Advertisement

U.N. Broadens Peacekeepers’ Authority to Maintain Order in Kosovo

Share
From Times Wire Services

Plagued by near-daily attacks on international peacekeepers, U.N. officials announced new regulations Friday allowing the troops to detain or remove anyone deemed disruptive of the peace in Kosovo.

International officials said Friday that both Russian and German soldiers had come under fire in the past 24 hours.

A sniper bullet hit a Russian soldier in the shoulder Thursday while he was on guard duty near Gnjilane in southeastern Kosovo, NATO officials said. German peacekeepers came under machine-gun fire that day, but there were no casualties, the German Defense Ministry said Friday.

Advertisement

The U.N. mission to Kosovo announced the new regulations in an attempt to curb such attacks, as well as rampant crime and violence pitting Kosovo’s ethnic Albanians against its dwindling Serbian population.

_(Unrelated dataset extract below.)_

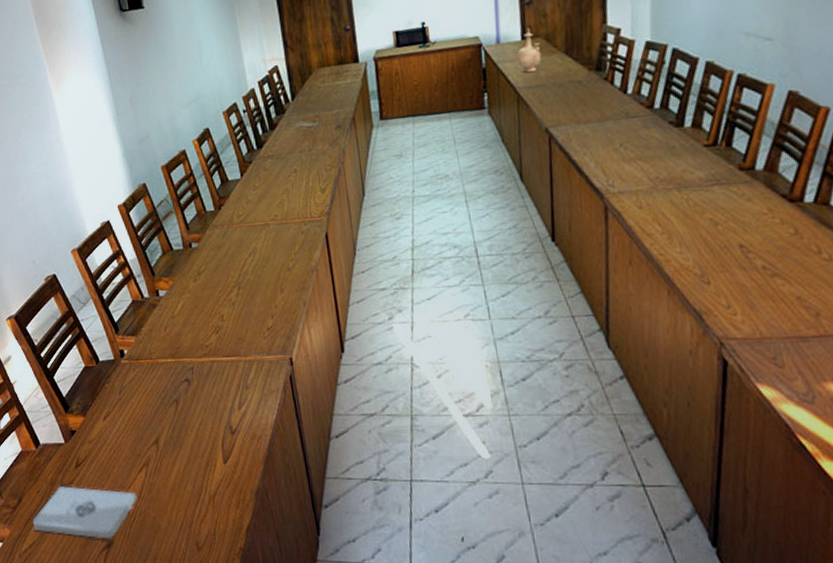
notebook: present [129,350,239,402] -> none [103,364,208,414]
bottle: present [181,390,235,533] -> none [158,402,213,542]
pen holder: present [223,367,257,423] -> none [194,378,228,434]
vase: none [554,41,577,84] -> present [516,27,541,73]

The new regulations authorize peacekeepers and U.N. police to detain or remove anyone at any time, if such a move is deemed in the interest of maintaining order.

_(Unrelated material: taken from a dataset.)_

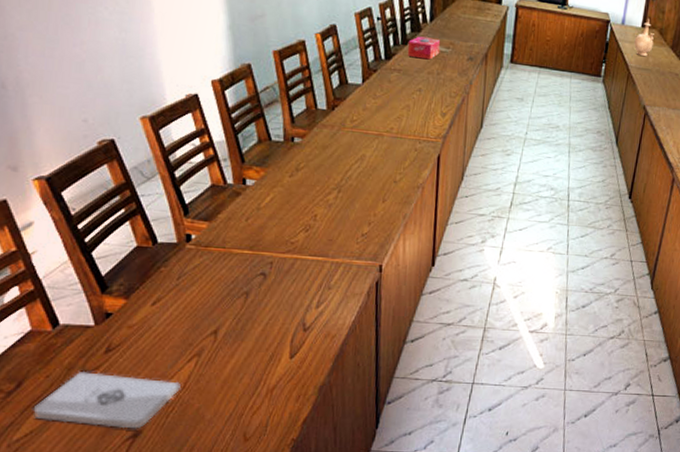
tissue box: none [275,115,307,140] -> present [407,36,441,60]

The regulations also will allow peacekeepers to expel people from the province, U.N. legal officials said.

More than 35,000 NATO-led troops are providing security in Kosovo, and a 3,100-member U.N. police force is being set up, along with a training school to establish a local police force.

U.S. Army Gen. Wesley K. Clark, the North Atlantic Treaty Organization’s supreme commander in Europe, condemned the violence, particularly attacks on Serbs, at a news conference Friday in Pristina, the provincial capital.

“The violence has to stop,” he said, after separate meetings with Serbian Orthodox Bishop Artemije, ethnic Albanian leader Ibrahim Rugova and rebel Kosovo Liberation Army commander Gen. Agim Ceku.

“We know there are a lot of hard feelings among the people living here,” Clark said. “We’ve got to take the heat out of this.”

Advertisement

Also Friday, Albanian Prime Minister Pandeli Majko visited Kosovo, the first trip by an Albanian government leader to the province since the creation of Albania in 1912.

Although Kosovo has long had an ethnic Albanian majority and borders on Albania, Serbian domination of the province over much of the past century thwarted visits by Albanian government leaders.

Albania, Europe’s poorest country, took in about 480,000 Kosovo refugees driven from their homes by Serbian forces. Most have since returned home.

Majko said recently that the refugee crisis had helped Albanians on both sides of the now open border get to know each other.

Majko, at 31 Europe’s youngest prime minister, was scheduled to meet with Rugova and KLA political leader Hashim Thaci.

Rugova, a rival of Thaci, told reporters earlier in the day that his Democratic League of Kosovo party, known as the LDK, was prepared to work with Thaci.

Advertisement

Last month, the LDK refused to take part in an interethnic transitional council, claiming that its representation was not equal to that of Thaci and his backers.